__INSTRUCTIONS FOR THE TASK__:
Every entry is to be restated exactly; pictures are not part of the copy.

═══

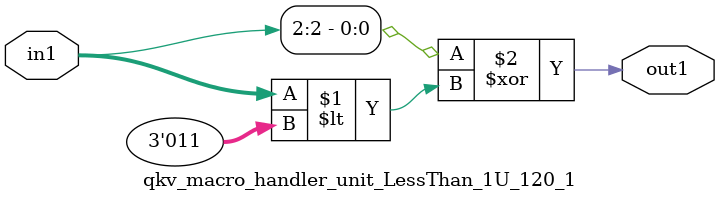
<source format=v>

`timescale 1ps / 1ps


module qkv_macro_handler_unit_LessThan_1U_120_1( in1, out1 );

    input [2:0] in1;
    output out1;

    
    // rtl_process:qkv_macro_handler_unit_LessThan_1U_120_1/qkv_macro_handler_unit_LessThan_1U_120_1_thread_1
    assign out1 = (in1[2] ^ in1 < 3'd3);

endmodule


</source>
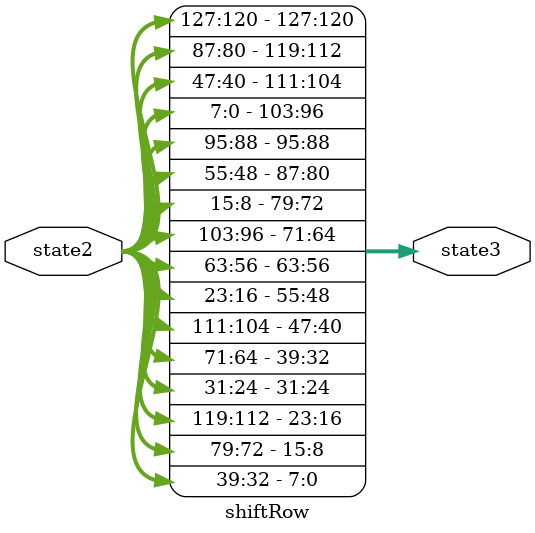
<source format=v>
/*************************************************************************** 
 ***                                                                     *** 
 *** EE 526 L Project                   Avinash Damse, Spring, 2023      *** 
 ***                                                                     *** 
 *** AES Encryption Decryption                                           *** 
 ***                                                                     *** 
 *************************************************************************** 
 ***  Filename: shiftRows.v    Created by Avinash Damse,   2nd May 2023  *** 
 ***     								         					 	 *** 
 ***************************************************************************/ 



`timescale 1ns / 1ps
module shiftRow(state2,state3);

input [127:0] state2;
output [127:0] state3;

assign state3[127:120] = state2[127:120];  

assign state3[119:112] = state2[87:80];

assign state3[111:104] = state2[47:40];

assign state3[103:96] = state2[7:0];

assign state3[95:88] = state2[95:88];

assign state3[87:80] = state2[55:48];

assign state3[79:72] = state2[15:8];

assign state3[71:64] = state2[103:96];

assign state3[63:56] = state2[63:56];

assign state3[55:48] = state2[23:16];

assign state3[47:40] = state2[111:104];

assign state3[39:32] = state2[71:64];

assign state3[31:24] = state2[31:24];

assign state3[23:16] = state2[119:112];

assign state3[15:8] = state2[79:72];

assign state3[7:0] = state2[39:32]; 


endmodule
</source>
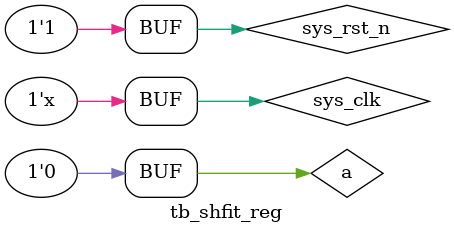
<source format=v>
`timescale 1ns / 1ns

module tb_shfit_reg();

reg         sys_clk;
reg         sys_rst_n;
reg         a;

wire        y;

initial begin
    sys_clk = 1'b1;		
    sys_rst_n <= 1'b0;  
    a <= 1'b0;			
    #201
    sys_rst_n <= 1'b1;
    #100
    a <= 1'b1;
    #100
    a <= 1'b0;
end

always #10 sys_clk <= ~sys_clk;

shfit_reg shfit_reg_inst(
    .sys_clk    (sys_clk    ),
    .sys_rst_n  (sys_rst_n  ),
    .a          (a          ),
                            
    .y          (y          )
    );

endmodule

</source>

═══

__REPLY TO THE EXERCISE__:
<source format=v>

`timescale 1ps / 1ps


module qkv_macro_handler_unit_LessThan_1U_120_1( in1, out1 );

    input [2:0] in1;
    output out1;

    
    // rtl_process:qkv_macro_handler_unit_LessThan_1U_120_1/qkv_macro_handler_unit_LessThan_1U_120_1_thread_1
    assign out1 = (in1[2] ^ in1 < 3'd3);

endmodule


</source>
<source format=v>
/*************************************************************************** 
 ***                                                                     *** 
 *** EE 526 L Project                   Avinash Damse, Spring, 2023      *** 
 ***                                                                     *** 
 *** AES Encryption Decryption                                           *** 
 ***                                                                     *** 
 *************************************************************************** 
 ***  Filename: shiftRows.v    Created by Avinash Damse,   2nd May 2023  *** 
 ***     								         					 	 *** 
 ***************************************************************************/ 



`timescale 1ns / 1ps
module shiftRow(state2,state3);

input [127:0] state2;
output [127:0] state3;

assign state3[127:120] = state2[127:120];  

assign state3[119:112] = state2[87:80];

assign state3[111:104] = state2[47:40];

assign state3[103:96] = state2[7:0];

assign state3[95:88] = state2[95:88];

assign state3[87:80] = state2[55:48];

assign state3[79:72] = state2[15:8];

assign state3[71:64] = state2[103:96];

assign state3[63:56] = state2[63:56];

assign state3[55:48] = state2[23:16];

assign state3[47:40] = state2[111:104];

assign state3[39:32] = state2[71:64];

assign state3[31:24] = state2[31:24];

assign state3[23:16] = state2[119:112];

assign state3[15:8] = state2[79:72];

assign state3[7:0] = state2[39:32]; 


endmodule
</source>
<source format=v>
`timescale 1ns / 1ns

module tb_shfit_reg();

reg         sys_clk;
reg         sys_rst_n;
reg         a;

wire        y;

initial begin
    sys_clk = 1'b1;		
    sys_rst_n <= 1'b0;  
    a <= 1'b0;			
    #201
    sys_rst_n <= 1'b1;
    #100
    a <= 1'b1;
    #100
    a <= 1'b0;
end

always #10 sys_clk <= ~sys_clk;

shfit_reg shfit_reg_inst(
    .sys_clk    (sys_clk    ),
    .sys_rst_n  (sys_rst_n  ),
    .a          (a          ),
                            
    .y          (y          )
    );

endmodule

</source>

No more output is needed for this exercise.